The true intensity is modelled as \[\log(\lambda_i) = \sum_{j=1}^pX_{ij}\beta_j\] where \(X_{ij}\) are covariates and \(\beta_j\sim\mbox{Normal}(\beta_0 ,\sigma^2)\) are the coefficients. In the absence of environmentally-relevant covariates, we select spline basis functions to model the spatial distribution of the BHNU. The basis functions are defined as outer products (one for longitude and one of latitude) of B-spline basis functions. To complete the Bayesian model we specify uninformative priors for remaining parameters. We let \(\beta_0\sim\mbox{Normal}(0,10)\) and \(\sigma^2,\theta_1,\theta_2,m\sim\mbox{InvGamma}(0.1,0.1)\).

Load the data

load("S:\\Documents\\My Papers\\BayesBook\\Data\\Ebird\\BHNU.RData")
library(rjags)
library(fields)

set.seed(0820)

L     <- 10    # Number of basis functions
iter  <- 5000  # MCMC settings
burn  <- 1000
thin  <- 5


N1 <- BHNU$N_BBS_12
N2 <- BHNU$N_EBird_12
Y1 <- BHNU$Y_BBS_12
Y2 <- BHNU$Y_EBird_12
s  <- BHNU$s
n  <- nrow(s)

Plot the BBS data

BHNU_map(s,N1,main="BBS sampling occasions (N1)")

plot of chunk BBSplot

BHNU_map(s,Y1,main="BBS counts (Y1)")

plot of chunk BBSplot

BHNU_map(s,Y1/N1,main="BBS proportions (Y1/N1)")

plot of chunk BBSplot

Summary: Most of the sightings are in GA and SC, but the species distribution appears to extend as far north as VA and as far west as LA.

Plot the eBird data

BHNU_map(s,N2,main="eBird effort (N2)")

plot of chunk EBplot

BHNU_map(s,Y2,main="eBird counts (Y2)")

plot of chunk EBplot

BHNU_map(s,Y2/N2,main="eBird rates (Y2/N2)")

plot of chunk EBplot

Summary: The eBird maps generally agree with the BBS maps.
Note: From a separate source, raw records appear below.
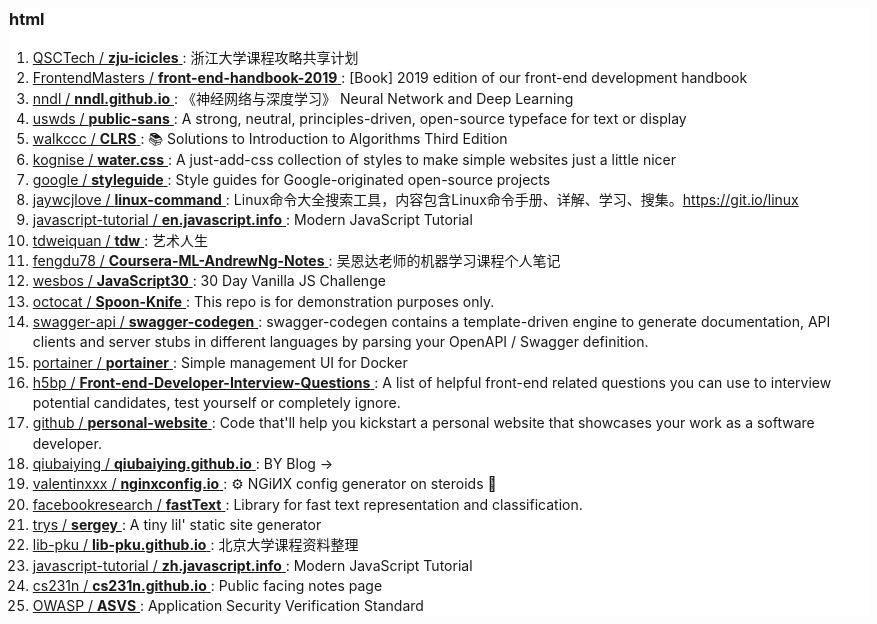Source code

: ### html
1. [QSCTech / **zju-icicles** ](https://github.com/QSCTech/zju-icicles) :  浙江大学课程攻略共享计划
1. [FrontendMasters / **front-end-handbook-2019** ](https://github.com/FrontendMasters/front-end-handbook-2019) :  [Book] 2019 edition of our front-end development handbook
1. [nndl / **nndl.github.io** ](https://github.com/nndl/nndl.github.io) :  《神经网络与深度学习》 Neural Network and Deep Learning
1. [uswds / **public-sans** ](https://github.com/uswds/public-sans) :  A strong, neutral, principles-driven, open-source typeface for text or display
1. [walkccc / **CLRS** ](https://github.com/walkccc/CLRS) :  <g-emoji class="g-emoji" alias="books" fallback-src="https://github.githubassets.com/images/icons/emoji/unicode/1f4da.png">📚</g-emoji> Solutions to Introduction to Algorithms Third Edition
1. [kognise / **water.css** ](https://github.com/kognise/water.css) :  A just-add-css collection of styles to make simple websites just a little nicer
1. [google / **styleguide** ](https://github.com/google/styleguide) :  Style guides for Google-originated open-source projects
1. [jaywcjlove / **linux-command** ](https://github.com/jaywcjlove/linux-command) :  Linux命令大全搜索工具，内容包含Linux命令手册、详解、学习、搜集。<a href="https://git.io/linux" rel="nofollow">https://git.io/linux</a>
1. [javascript-tutorial / **en.javascript.info** ](https://github.com/javascript-tutorial/en.javascript.info) :  Modern JavaScript Tutorial 
1. [tdweiquan / **tdw** ](https://github.com/tdweiquan/tdw) :  艺术人生
1. [fengdu78 / **Coursera-ML-AndrewNg-Notes** ](https://github.com/fengdu78/Coursera-ML-AndrewNg-Notes) :  吴恩达老师的机器学习课程个人笔记
1. [wesbos / **JavaScript30** ](https://github.com/wesbos/JavaScript30) :  30 Day Vanilla JS Challenge
1. [octocat / **Spoon-Knife** ](https://github.com/octocat/Spoon-Knife) :  This repo is for demonstration purposes only.
1. [swagger-api / **swagger-codegen** ](https://github.com/swagger-api/swagger-codegen) :  swagger-codegen contains a template-driven engine to generate documentation, API clients and server stubs in different languages by parsing your OpenAPI / Swagger definition.
1. [portainer / **portainer** ](https://github.com/portainer/portainer) :  Simple management UI for Docker
1. [h5bp / **Front-end-Developer-Interview-Questions** ](https://github.com/h5bp/Front-end-Developer-Interview-Questions) :  A list of helpful front-end related questions you can use to interview potential candidates, test yourself or completely ignore.
1. [github / **personal-website** ](https://github.com/github/personal-website) :  Code that'll help you kickstart a personal website that showcases your work as a software developer.
1. [qiubaiying / **qiubaiying.github.io** ](https://github.com/qiubaiying/qiubaiying.github.io) :  BY Blog -&gt;
1. [valentinxxx / **nginxconfig.io** ](https://github.com/valentinxxx/nginxconfig.io) :  <g-emoji class="g-emoji" alias="gear" fallback-src="https://github.githubassets.com/images/icons/emoji/unicode/2699.png">⚙️</g-emoji> NGiИX config generator on steroids <g-emoji class="g-emoji" alias="syringe" fallback-src="https://github.githubassets.com/images/icons/emoji/unicode/1f489.png">💉</g-emoji>
1. [facebookresearch / **fastText** ](https://github.com/facebookresearch/fastText) :  Library for fast text representation and classification.
1. [trys / **sergey** ](https://github.com/trys/sergey) :  A tiny lil' static site generator
1. [lib-pku / **lib-pku.github.io** ](https://github.com/lib-pku/lib-pku.github.io) :  北京大学课程资料整理
1. [javascript-tutorial / **zh.javascript.info** ](https://github.com/javascript-tutorial/zh.javascript.info) :  Modern JavaScript Tutorial 
1. [cs231n / **cs231n.github.io** ](https://github.com/cs231n/cs231n.github.io) :  Public facing notes page
1. [OWASP / **ASVS** ](https://github.com/OWASP/ASVS) :  Application Security Verification Standard
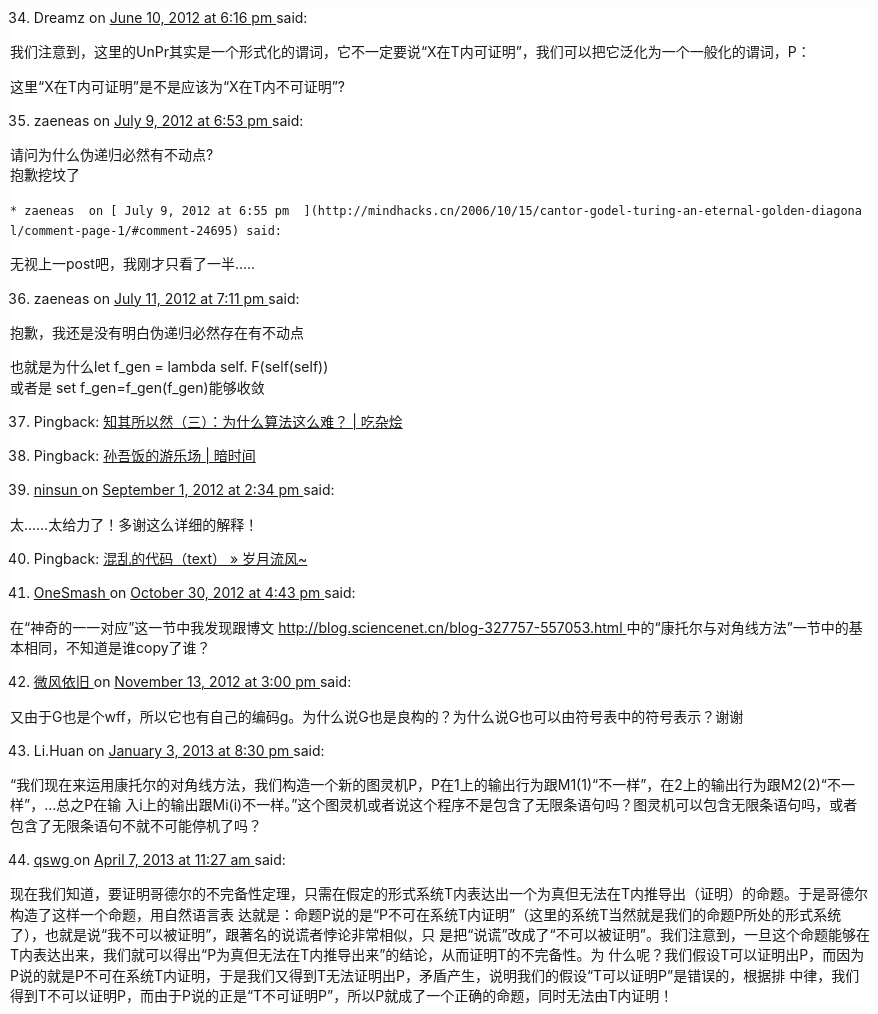   34. Dreamz  on [ June 10, 2012 at 6:16 pm  ](http://mindhacks.cn/2006/10/15/cantor-godel-turing-an-eternal-golden-diagonal/comment-page-1/#comment-23043) said: 

我们注意到，这里的UnPr其实是一个形式化的谓词，它不一定要说“X在T内可证明”，我们可以把它泛化为一个一般化的谓词，P：

这里“X在T内可证明”是不是应该为“X在T内不可证明”?

  35. zaeneas  on [ July 9, 2012 at 6:53 pm  ](http://mindhacks.cn/2006/10/15/cantor-godel-turing-an-eternal-golden-diagonal/comment-page-1/#comment-24694) said: 

请问为什么伪递归必然有不动点?  
抱歉挖坟了

    * zaeneas  on [ July 9, 2012 at 6:55 pm  ](http://mindhacks.cn/2006/10/15/cantor-godel-turing-an-eternal-golden-diagonal/comment-page-1/#comment-24695) said: 

无视上一post吧，我刚才只看了一半…..

  36. zaeneas  on [ July 11, 2012 at 7:11 pm  ](http://mindhacks.cn/2006/10/15/cantor-godel-turing-an-eternal-golden-diagonal/comment-page-1/#comment-24797) said: 

抱歉，我还是没有明白伪递归必然存在有不动点

也就是为什么let f_gen = lambda self. F(self(self))  
或者是 set f_gen=f_gen(f_gen)能够收敛

  37. Pingback: [ 知其所以然（三）：为什么算法这么难？ | 吃杂烩 ](http://blog.chiapp.com/html/2012-08-09/4159.html)

  38. Pingback: [ 孙吾饭的游乐场 | 暗时间 ](http://patdelphi.com/wordpress/?p=508)

  39. [ ninsun ](http://t.qq.com/ninsunclosear) on [ September 1, 2012 at 2:34 pm  ](http://mindhacks.cn/2006/10/15/cantor-godel-turing-an-eternal-golden-diagonal/comment-page-1/#comment-31797) said: 

太……太给力了！多谢这么详细的解释！

  40. Pingback: [ 混乱的代码（text） » 岁月流风~ ](http://www.zhsl23.com/?p=63)

  41. [ OneSmash ](http://weibo.com/1824970160) on [ October 30, 2012 at 4:43 pm  ](http://mindhacks.cn/2006/10/15/cantor-godel-turing-an-eternal-golden-diagonal/comment-page-1/#comment-31986) said: 

在“神奇的一一对应”这一节中我发现跟博文 [ http://blog.sciencenet.cn/blog-327757-557053.html
](http://blog.sciencenet.cn/blog-327757-557053.html)
中的“康托尔与对角线方法”一节中的基本相同，不知道是谁copy了谁？

  42. [ 微风依旧 ](http://t.qq.com/woqiuweiguan) on [ November 13, 2012 at 3:00 pm  ](http://mindhacks.cn/2006/10/15/cantor-godel-turing-an-eternal-golden-diagonal/comment-page-1/#comment-32020) said: 

又由于G也是个wff，所以它也有自己的编码g。为什么说G也是良构的？为什么说G也可以由符号表中的符号表示？谢谢

  43. Li.Huan  on [ January 3, 2013 at 8:30 pm  ](http://mindhacks.cn/2006/10/15/cantor-godel-turing-an-eternal-golden-diagonal/comment-page-1/#comment-32155) said: 

“我们现在来运用康托尔的对角线方法，我们构造一个新的图灵机P，P在1上的输出行为跟M1(1)“不一样”，在2上的输出行为跟M2(2)“不一样”，…总之P在输
入i上的输出跟Mi(i)不一样。”这个图灵机或者说这个程序不是包含了无限条语句吗？图灵机可以包含无限条语句吗，或者包含了无限条语句不就不可能停机了吗？

  44. [ qswg ](http://weibo.com/2386007072) on [ April 7, 2013 at 11:27 am  ](http://mindhacks.cn/2006/10/15/cantor-godel-turing-an-eternal-golden-diagonal/comment-page-1/#comment-32340) said: 

现在我们知道，要证明哥德尔的不完备性定理，只需在假定的形式系统T内表达出一个为真但无法在T内推导出（证明）的命题。于是哥德尔构造了这样一个命题，用自然语言表
达就是：命题P说的是“P不可在系统T内证明”（这里的系统T当然就是我们的命题P所处的形式系统了），也就是说“我不可以被证明”，跟著名的说谎者悖论非常相似，只
是把“说谎”改成了“不可以被证明”。我们注意到，一旦这个命题能够在T内表达出来，我们就可以得出“P为真但无法在T内推导出来”的结论，从而证明T的不完备性。为
什么呢？我们假设T可以证明出P，而因为P说的就是P不可在系统T内证明，于是我们又得到T无法证明出P，矛盾产生，说明我们的假设“T可以证明P”是错误的，根据排
中律，我们得到T不可以证明P，而由于P说的正是“T不可证明P”，所以P就成了一个正确的命题，同时无法由T内证明！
Comparison of the data sources

plot(Y1/N1,Y2/N2,xlab="BBS proportion",ylab="eBird rate")

plot of chunk scat

Summary: There is some agreement between the two estimates, but a lot of noise. Spatial smoothing should help stabilize estimation.

Set up the basis functions

library(splines)
B1   <- bs(s[,1],df=2*L,intercept=TRUE) # Longitude basis functions
B2   <- bs(s[,2],df=L,intercept=TRUE)   # Latitude basis functions
X    <- NULL
for(j in 1:ncol(B1)){for(k in 1:ncol(B2)){
  X <- cbind(X,B1[,j]*B2[,k])  # Products
}}
X    <- X[,apply(X,2,max)>0.1]  # Remove basis function that are near zero for all sites
X    <- ifelse(X>0.001,X,0)
p    <- ncol(X)

BHNU_map(s,X[,10],main="A basis function")

plot of chunk kern

BHNU_map(s,X[,20],main="A basis function")

plot of chunk kern

BHNU_map(s,X[,21],main="A basis function")

plot of chunk kern

Put the data in JAGS format

id1  <- N1>0
id2  <- N2>0
data <- list(N1=N1[id1],Y1=Y1[id1],X1=X[id1,],
             N2=N2[id2],Y2=Y2[id2],X2=X[id2,],
             n1=sum(id1),n2=sum(id2),p=p)

Specify the model

 model_string <- textConnection("model{

    # BBS data
    for(i in 1:n1){
      Y1[i]             ~ dbin(phi1[i],N1[i])
      cloglog(phi1[i]) <- max(-10,min(10,inprod(X1[i,],beta[])))
    }

    # eBrid data
    for(i in 1:n2){
      Y2[i]           ~ dnegbin(q[i],m)
      q[i]           <- m/(m+N2[i]*(theta1*lam2[i]+theta2))
      log(lam2[i])   <- max(-10,min(10,inprod(X2[i,],beta[])))
    }

    # Priors
    for(j in 1:p){beta[j]~dnorm(beta0,tau)}
    beta0   ~ dnorm(0,1)
    tau     ~ dgamma(0.1,0.1)
    theta1  ~ dgamma(0.1,0.1)
    theta2  ~ dgamma(0.1,0.1)
    m       ~ dgamma(0.1,0.1)
 }") 

Fit the model in JAGS

 inits  <- list(theta1=10,theta2=1,beta0=-2,beta=rep(0,p),tau=100,m=1)
 model  <- jags.model(model_string,data = data, inits=inits, quiet=TRUE, n.chains=2)
 update(model, burn, progress.bar="none")
 params <- c("beta0","beta","theta1","theta2","m","tau")
 samps  <- coda.samples(model, variable.names=params, 
                        n.iter=iter*thin, thin=thin, progress.bar="none")

Convergence diagnostics

 sum    <- summary(samps)
 ESS    <- effectiveSize(samps)
 plot(ESS)

plot of chunk diag

Plot estimated occupancy

 # Extract the samples of beta
 beta   <- rbind(samps[[1]][,1:p],samps[[2]][,1:p])

 # Reconstruct the draws of lambda
 lambda <- beta%*%t(X)
 lambda <- ifelse(lambda>10,10,lambda)  
 lambda <- exp(lambda)

 lam_mn <- apply(lambda,2,mean)
 occ    <- 1-exp(-lambda)
 occ_p  <- colMeans(occ>0.01)

 BHNU_map(s,lam_mn,main="Posterior mean abundance")

plot of chunk m4

 BHNU_map(s,occ_p,main="Probability that occupancy exceeds 0.01")

plot of chunk m4

Summary: As suggested by the maps of the raw data, the estimated BHNU distribution has highest probability in GA and the Carolinas, but high probability in the western part of the domain as well.